The Medicare Benefit Policy Manual, Chapter 7, Section 30.5.1.2 specifies that the record must also “contain information that justifies the referral for Medicare home health services. This includes documentation that substantiates the patient’s: Need for the skilled services; and Homebound status,” Palmetto notes.

But agencies are allowed to assist with that piece. “Information from the HHA, such as the initial and/or comprehensive assessment of the patient … can be incorporated into the certifying physician’s medical record for the patient and used to support the patient’s homebound status and need for skilled care,” Palmetto allows. “However, this information must be corroborated by other medical record entries in the certifying physician’s and/or the acute/postacute care facility’s medical record for the patient.” Palmetto also specifies that agencies can’t complete any F2F forms for the physician (see related story, p. 330).

  • Educate your staff. Once you’ve got the basics of the new rules down, educate your staff on them, experts advise. Include information that CMS and its contractors have issued throughout the year, from manual updates to transmittals to MLN Matters articles.
  • Educate your physicians. Docs are certainly tired of the byzantine and ever-changing rules for the F2F encounter, but they’ll need to comply with them if they want their patients to receive home care services. Fill them in on what’s required and how you can help them plug any documentation holes with your own information to be signed and dated into the record.
  • Nail down policies. If you have docs who won’t furnish the required documentation, you’ll likely have to make the tough decision to cut them loose as referral sources, experts recommend. Update your policies and procedures to reflect this process.
  • Watch for ADRs. As specified in last month’s MLN Matters article No. SE1524, HHH MACs will select five claims for pre-payment review under the P&E program. If as few as two claims get denied (based either on F2F or other reasons), the agencies will be subject to five more claims reviews, and so on. MACs will furnish results letters with detailed information on denials and offer one-on-one educational calls (see Eli’s HCW, Vol. XXIV, No. 40).
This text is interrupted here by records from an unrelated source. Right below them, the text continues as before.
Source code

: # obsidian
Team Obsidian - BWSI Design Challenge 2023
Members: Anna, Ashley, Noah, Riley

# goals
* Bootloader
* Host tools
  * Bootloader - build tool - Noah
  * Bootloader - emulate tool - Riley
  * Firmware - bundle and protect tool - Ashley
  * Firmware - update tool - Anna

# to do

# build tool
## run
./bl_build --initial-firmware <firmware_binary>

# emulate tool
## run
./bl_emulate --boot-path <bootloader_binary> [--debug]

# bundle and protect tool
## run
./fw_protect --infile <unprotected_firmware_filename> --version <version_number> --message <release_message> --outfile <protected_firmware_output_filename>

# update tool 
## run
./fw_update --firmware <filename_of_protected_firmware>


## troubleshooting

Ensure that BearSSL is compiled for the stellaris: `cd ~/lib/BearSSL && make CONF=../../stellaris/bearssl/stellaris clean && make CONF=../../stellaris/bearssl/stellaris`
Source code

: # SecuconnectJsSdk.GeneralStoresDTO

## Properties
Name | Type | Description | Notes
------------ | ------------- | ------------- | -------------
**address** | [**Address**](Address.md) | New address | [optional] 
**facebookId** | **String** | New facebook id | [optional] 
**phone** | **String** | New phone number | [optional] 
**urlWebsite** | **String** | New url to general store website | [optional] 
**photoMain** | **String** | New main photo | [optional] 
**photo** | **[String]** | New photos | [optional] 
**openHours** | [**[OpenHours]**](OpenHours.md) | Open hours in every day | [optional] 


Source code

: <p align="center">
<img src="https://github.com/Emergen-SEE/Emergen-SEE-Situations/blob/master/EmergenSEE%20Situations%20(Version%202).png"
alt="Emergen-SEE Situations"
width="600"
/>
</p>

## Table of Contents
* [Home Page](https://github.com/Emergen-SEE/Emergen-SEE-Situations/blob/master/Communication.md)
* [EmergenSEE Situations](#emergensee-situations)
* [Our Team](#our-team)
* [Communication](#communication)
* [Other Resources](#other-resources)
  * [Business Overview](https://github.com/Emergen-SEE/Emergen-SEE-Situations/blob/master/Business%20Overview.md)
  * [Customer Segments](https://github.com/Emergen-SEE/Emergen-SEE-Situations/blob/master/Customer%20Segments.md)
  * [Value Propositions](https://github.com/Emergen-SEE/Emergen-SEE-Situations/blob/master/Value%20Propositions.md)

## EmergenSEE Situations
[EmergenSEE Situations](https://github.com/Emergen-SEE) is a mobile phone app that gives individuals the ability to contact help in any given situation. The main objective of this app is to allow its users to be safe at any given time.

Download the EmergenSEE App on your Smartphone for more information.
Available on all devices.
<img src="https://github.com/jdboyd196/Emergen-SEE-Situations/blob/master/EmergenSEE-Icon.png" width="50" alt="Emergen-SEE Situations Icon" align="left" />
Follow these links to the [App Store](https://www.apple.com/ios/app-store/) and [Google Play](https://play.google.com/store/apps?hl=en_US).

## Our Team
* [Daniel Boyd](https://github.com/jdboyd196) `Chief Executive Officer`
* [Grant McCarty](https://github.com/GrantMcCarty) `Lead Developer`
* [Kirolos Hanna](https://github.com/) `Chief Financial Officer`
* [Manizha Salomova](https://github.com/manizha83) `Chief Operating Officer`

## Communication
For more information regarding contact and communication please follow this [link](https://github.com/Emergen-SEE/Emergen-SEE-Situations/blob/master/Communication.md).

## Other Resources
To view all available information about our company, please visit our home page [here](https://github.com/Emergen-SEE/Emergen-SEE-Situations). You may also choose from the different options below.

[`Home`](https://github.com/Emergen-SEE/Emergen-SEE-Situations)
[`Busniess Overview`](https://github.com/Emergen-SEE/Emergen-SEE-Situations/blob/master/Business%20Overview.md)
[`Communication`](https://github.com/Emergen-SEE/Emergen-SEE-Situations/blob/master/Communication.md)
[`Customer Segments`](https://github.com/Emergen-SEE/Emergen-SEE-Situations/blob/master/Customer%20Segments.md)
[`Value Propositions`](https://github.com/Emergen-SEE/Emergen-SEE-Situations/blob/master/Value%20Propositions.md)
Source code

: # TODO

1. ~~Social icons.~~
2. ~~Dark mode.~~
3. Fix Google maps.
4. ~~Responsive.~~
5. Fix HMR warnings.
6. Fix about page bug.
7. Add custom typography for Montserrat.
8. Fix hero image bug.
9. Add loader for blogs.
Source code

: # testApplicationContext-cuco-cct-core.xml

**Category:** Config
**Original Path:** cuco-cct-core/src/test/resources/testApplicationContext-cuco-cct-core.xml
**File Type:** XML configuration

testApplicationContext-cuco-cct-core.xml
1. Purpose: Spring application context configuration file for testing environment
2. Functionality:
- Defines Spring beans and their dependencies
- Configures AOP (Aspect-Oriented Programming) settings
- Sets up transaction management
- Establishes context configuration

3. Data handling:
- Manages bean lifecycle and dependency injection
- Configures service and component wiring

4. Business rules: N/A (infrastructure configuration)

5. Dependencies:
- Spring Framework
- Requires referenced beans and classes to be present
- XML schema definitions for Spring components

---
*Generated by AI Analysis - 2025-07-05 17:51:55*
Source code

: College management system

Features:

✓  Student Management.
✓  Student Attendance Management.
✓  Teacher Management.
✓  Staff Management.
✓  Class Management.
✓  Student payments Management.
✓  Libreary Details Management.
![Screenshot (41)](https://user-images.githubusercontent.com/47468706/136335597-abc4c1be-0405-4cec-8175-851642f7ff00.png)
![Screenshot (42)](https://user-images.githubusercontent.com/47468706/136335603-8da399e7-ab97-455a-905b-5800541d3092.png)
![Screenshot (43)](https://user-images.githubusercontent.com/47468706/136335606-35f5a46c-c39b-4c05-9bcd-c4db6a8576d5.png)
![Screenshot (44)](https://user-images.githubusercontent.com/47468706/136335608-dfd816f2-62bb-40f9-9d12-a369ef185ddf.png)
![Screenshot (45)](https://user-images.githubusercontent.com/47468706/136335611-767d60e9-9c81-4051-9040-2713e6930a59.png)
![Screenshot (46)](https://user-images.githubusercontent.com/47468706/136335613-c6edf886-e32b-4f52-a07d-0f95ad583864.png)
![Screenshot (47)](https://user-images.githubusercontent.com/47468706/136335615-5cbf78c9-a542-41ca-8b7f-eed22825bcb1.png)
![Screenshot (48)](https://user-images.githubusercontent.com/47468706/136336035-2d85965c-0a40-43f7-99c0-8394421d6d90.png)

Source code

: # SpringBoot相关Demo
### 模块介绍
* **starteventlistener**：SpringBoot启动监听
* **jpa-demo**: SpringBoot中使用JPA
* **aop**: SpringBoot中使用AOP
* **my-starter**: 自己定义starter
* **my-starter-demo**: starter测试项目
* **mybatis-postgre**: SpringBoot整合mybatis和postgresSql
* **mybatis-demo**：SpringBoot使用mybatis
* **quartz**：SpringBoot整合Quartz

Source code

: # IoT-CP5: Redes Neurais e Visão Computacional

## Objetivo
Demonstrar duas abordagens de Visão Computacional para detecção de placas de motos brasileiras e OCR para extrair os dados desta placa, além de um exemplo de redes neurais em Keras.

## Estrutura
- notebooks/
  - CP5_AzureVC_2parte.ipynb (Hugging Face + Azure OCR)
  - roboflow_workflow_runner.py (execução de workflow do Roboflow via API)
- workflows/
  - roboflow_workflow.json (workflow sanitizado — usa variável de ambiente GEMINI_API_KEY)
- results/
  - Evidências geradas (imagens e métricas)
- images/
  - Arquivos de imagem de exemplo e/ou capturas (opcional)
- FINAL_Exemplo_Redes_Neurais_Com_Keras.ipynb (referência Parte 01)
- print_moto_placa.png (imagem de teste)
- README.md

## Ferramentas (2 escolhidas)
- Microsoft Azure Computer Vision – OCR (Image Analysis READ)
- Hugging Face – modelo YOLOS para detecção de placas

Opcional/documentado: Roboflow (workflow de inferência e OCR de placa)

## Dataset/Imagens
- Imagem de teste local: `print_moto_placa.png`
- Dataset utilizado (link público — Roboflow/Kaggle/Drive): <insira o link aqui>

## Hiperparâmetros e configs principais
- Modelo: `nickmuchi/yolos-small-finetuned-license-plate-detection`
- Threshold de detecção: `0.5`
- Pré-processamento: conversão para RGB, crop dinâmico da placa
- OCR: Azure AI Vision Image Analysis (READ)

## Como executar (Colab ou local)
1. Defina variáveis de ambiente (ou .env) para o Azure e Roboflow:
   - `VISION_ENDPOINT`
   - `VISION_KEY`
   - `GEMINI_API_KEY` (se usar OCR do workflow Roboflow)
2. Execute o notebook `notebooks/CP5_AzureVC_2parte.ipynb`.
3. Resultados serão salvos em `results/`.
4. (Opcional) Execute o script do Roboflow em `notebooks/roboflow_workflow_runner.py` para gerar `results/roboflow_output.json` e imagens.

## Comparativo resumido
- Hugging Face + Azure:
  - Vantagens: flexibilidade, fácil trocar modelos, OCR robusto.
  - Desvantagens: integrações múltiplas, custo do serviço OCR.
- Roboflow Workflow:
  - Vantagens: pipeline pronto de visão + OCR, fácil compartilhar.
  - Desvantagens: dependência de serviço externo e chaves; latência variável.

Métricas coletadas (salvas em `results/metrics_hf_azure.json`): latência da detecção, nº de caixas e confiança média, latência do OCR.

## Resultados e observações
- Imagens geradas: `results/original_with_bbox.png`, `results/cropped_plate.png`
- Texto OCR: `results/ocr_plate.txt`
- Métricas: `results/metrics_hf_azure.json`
HHH MAC CGS will attach edit code 5013W to claims suspended under the program, it says in a new article on the process. “Depending on your daily billing volume, more than five claims may initially suspend for this probe,” the MAC tells agencies. “Any suspended claims, over the required five, with edit code 5013W, will be released by CGS to continue processing within 24-48 business hours.”

Deadline: If you overlook ADRs under the P&E program, you’ll be subject to denials and yet more cycles of review. Be sure to keep an eye out for the record requests so you can respond to them within the 45-day time limit, CGS says on its website.

  • Do your own review. “Prior to submitting your documentation to CGS, ensure that it undergoes a review by a clinician at your agency,” the MAC advises.

Smart agencies will ask for F2F documentation from docs up front, so they merely have to assemble the documents and submit the response. If you have to scramble to get your clinical information signed into the physician record, and to secure the clinical note indicating the three elements required to be furnished by the physician, you’ll be hard pressed to meet the deadline, experts warn.

Note: CGS’s article is at www.cgsmedicare.com/hhh/pubs/news/2015/1115/cope30934.html. CMS’s P&E MLN Matters article is at www.cms.gov/Outreach-and-Education/Medicare-Learning-Network-MLN/MLNMattersArticles/Downloads/SE1524.pdf.